Mark Oomkes;1892801 said:


> My butt hurts.
> 
> No sales tax collection required when I pay it.


All you need is a sales tax # so you can be an ambassador for the state so you collect their money and send them another check every month. It does have some benefit.


----------



## nepatsfan (Sep 16, 2004)

97 a ton delivered


----------



## kolwnmstr (Jul 1, 2014)

$145 a ton delivered. 25 ton minimum


----------



## Enzo (Feb 27, 2008)

Were paying $89 per yard picked up.
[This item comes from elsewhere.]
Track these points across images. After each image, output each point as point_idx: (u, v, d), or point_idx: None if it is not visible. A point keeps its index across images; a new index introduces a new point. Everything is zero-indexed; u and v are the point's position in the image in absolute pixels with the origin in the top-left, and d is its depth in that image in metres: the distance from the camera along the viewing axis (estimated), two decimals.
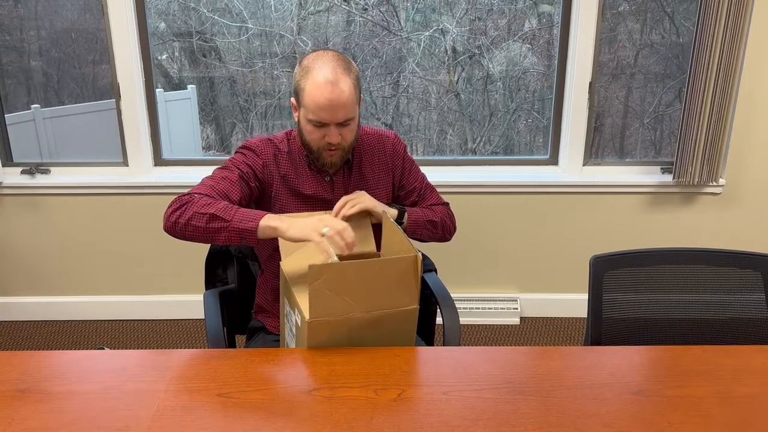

Or if we take delivery of a tri-axle load its $84 a ton delivered.


----------



## EWSplow (Dec 4, 2012)

We're a small operation, only go through 10-12 ton a year. 
We picked up 4 ton of bulk at $175/ton and 4 pallets of bagged at $255/pallet last week.
I shopped around and that was the best I could do on small quantities locally.
I would have bought more earlier, at a better rate, but until last week, didn't have a storage facility.


----------



## BMWSTUD25 (Aug 21, 2008)

$85 per ton for treated salt delivered


----------



## aloe (Nov 5, 2011)

BMWSTUD25;1893073 said:


> $85 per ton for treated salt delivered


Where in NY is this at??


----------



## Superior L & L (Oct 6, 2006)

Interesting we live ontop of a salt mine in south east michigan and are paying WAY more than other states. 
$125-$140 a ton right now. They said pricing would jump out of control if December was bad, so I'm thinking since the 10 day forcast has us in the upper 30* with no snow we should be good. Although I'm sure if it's quiet all month the price will not go down


----------



## White Gardens (Oct 29, 2008)

145.00 a ton from a local supplier. 

I heard some guys getting it directly for 125.00/ton with 300-400 tons purchase. 

Was wanting to put up a salt bin this year, but I didn't want a light winter, and then sit on expensive salt if it doesn't snow. 


....


----------



## LapeerLandscape (Dec 29, 2012)

Superior L & L;1893178 said:


> Interesting we live ontop of a salt mine in south east michigan and are paying WAY more than other states.
> $125-$140 a ton right now. They said pricing would jump out of control if December was bad, so I'm thinking since the 10 day forcast has us in the upper 30* with no snow we should be good. Although I'm sure if it's quiet all month the price will not go down


I hear what your saying about us living on top of a salt mine and we have the highest price salt around. 
Some of the salt I have seen in some pics here looks brown, is that from over seas.


----------



## Superior L & L (Oct 6, 2006)

I believe most the brown salt is from Egypt. Michigan salt brought 2 container ships over. 45,000 tons worth. Not sure it was a whole lot cheaper but the good thing is it was available


----------



## Derek'sDumpstersInc (Jul 13, 2014)

LapeerLandscape;1892811 said:


> Wonder if they can deliver to Michigan.


I ordered and paid for it from Holiday Sand and Gravel, Bonner Springs, KS. However, the truck that delivered it was from Central Salt, Elgin IL. 888-499-7258. Might give them a try. You look like you may be closer to them than I am, so you might do even better than my price. Good luck.


----------



## leigh (Jan 2, 2009)

LapeerLandscape;1893478 said:


> I hear what your saying about us living on top of a salt mine and we have the highest price salt around.
> Some of the salt I have seen in some pics here looks brown, is that from over seas.


The non-international/mortan salt here comes from chile, has a yellow/beige color.


----------